You might be scared that nobody will read your work, and I understand that. But I’ve learned something over the years. It doesn’t really matter. Not at first anyway. This article is for you, it is a way for you to tell your story. You can make as many mistakes as you want, you can place commas anywhere you want (seriously, look how many I’ve thrown in here), and it doesn’t matter.
There is a freedom to writing articles that nobody fucking reads, and you should embrace it. Take risks, write controversial (but not outright offensive) articles, put your self out there. There will be people who your article will appeal to, I promise you that. There are people who paid for a song about sausage rolls, so there will be people who will read your article.
Want to make a career from your writing? That’s possible to. Much more possible than you realise. Sure, it helps if you have a specialist subject to write about (and I was fucking lucky that fitness and nutrition is MASSIVE on the internet), but there will be a market for it.
Worried that you aren’t a good writer? Well if you are reading this article you already have an advantage over 96% of your competition!

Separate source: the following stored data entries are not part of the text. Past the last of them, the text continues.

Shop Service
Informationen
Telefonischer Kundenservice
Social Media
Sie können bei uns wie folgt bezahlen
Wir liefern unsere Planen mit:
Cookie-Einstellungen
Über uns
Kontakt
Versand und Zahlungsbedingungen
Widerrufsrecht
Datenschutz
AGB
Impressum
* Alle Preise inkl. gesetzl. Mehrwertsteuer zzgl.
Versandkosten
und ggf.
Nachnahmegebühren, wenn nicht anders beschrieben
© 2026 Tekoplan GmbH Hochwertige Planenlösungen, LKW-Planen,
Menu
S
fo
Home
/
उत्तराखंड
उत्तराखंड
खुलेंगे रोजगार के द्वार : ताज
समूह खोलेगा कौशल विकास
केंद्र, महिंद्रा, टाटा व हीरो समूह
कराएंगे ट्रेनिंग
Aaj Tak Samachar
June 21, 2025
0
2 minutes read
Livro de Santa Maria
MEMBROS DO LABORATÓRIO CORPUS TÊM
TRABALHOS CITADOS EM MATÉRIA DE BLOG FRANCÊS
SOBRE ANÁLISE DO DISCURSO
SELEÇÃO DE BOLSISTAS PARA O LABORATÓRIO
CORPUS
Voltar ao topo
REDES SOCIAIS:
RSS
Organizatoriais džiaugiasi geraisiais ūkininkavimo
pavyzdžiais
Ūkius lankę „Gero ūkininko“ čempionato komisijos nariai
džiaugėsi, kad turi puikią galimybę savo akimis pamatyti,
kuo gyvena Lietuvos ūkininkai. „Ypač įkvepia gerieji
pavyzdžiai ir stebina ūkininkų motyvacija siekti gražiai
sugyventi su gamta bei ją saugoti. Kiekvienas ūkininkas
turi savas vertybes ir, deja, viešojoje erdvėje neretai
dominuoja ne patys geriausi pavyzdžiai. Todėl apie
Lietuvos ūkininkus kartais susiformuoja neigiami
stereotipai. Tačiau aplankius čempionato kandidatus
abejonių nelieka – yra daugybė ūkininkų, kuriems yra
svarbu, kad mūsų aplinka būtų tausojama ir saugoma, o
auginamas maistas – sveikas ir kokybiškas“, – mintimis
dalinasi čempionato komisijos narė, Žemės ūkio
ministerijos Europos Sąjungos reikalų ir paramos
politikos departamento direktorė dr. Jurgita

For some reason, English is the number one language on the internet. Your ability to write in English will always help you stand out compared to people who have to write English as a second or third language. Even if you can’t spell for shit, you’ll understand the syntax of a sentence better than anyone who hasn’t grown up with English as their first language.
So get out there. Write movie reviews, write political rants, write about what you ate for fucking breakfast, post your articles in the comments section. I’ll fucking read them, and I BET that I’ll love them. Do it for yourself, do it for your (future) adoring audience, what’s the worst that can happen?